D'ailleurs, la cloche sonnait pour le déjeuner. On descendit à la salle à manger où, devant un plat d'œufs brouillés, M. Beaujoint occupait déjà sa place de président.
Les œufs, quoique douteux, arrachèrent à M. Beaujoint des exclamations de volupté. Par contre, il eut de sérieuses difficultés avec le rosbif qu'on servit ensuite. Trois fois le cube de viande résista au couteau trois fois aiguisé. Tous les élèves se regardaient en dessous.
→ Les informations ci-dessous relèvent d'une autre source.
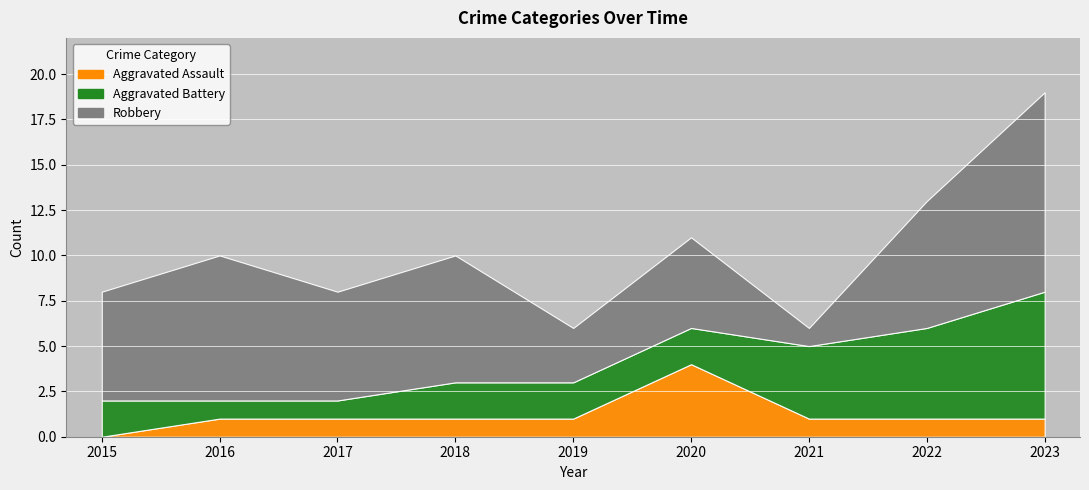

List the labels in order of Robbery value, largest first.

2023, 2016, 2018, 2022, 2015, 2017, 2020, 2019, 2021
Gégé, emporté par la belle humeur, ne sut pas se contenir, et, du ton le plus convaincu:
—Oh! oh!—s'écria-t-il,—voilà, si je ne m'abuse, un rosbif de tout premier ordre!
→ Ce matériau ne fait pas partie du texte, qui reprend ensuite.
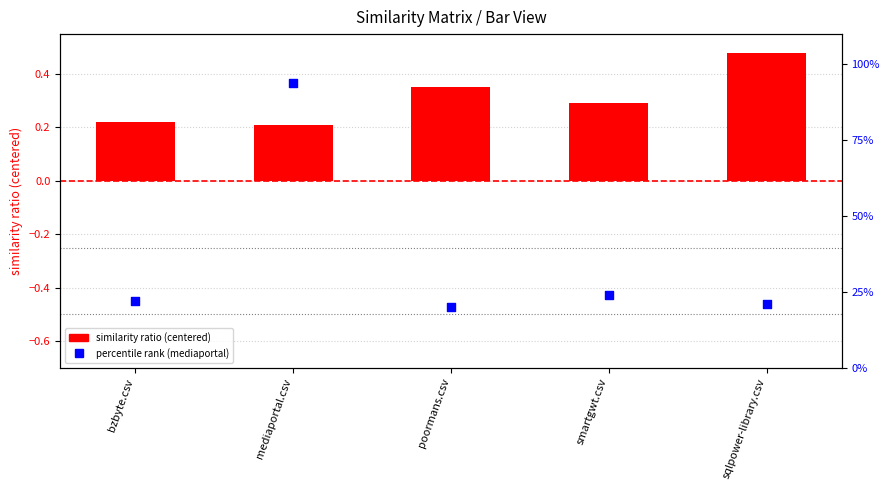

Which series has the largest Y range (max minus min)?

percentile rank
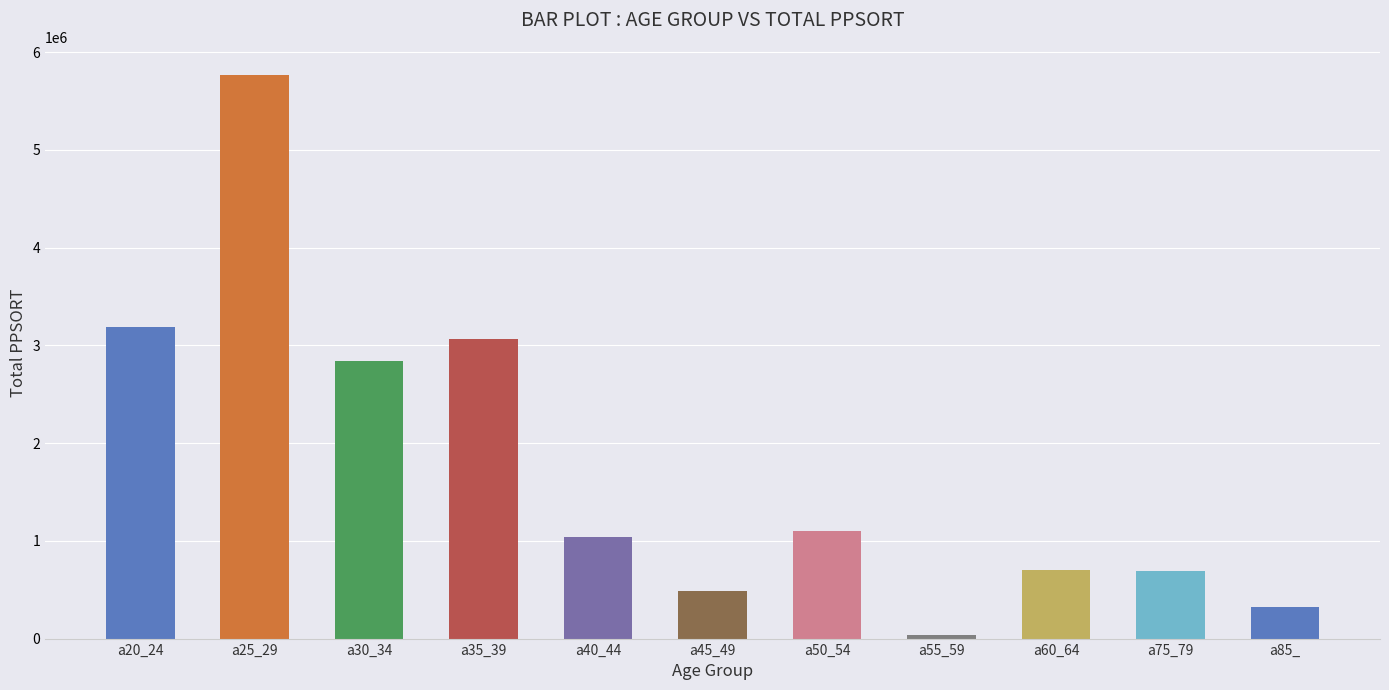

What is the value of the 9th bar from the left?

703154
Un éclat de rire général répondit à cette parodie. De stupeur, M. Beaujoint, cramoisi, avait gardé son couteau en l'air:
—Taillard! Vous serez en retenue de dîner ce soir... Vous dînerez ici!
Les rires tombèrent, comme foudroyés. La retenue de dîner était une des punitions les plus redoutées à la pension Beaujoint. Comptée quatre francs aux parents, une fois donnée, elle ne se reprenait plus. C'était le châtiment sans rémission et sans appel.
—Oui,— poursuivit M. Beaujoint,—vous dînerez ici, et, qui plus est, je vous engage fortement à vous surveiller, si vous ne désirez pas aussi y passer demain votre dimanche... A ma table, je ne veux pas de macaques!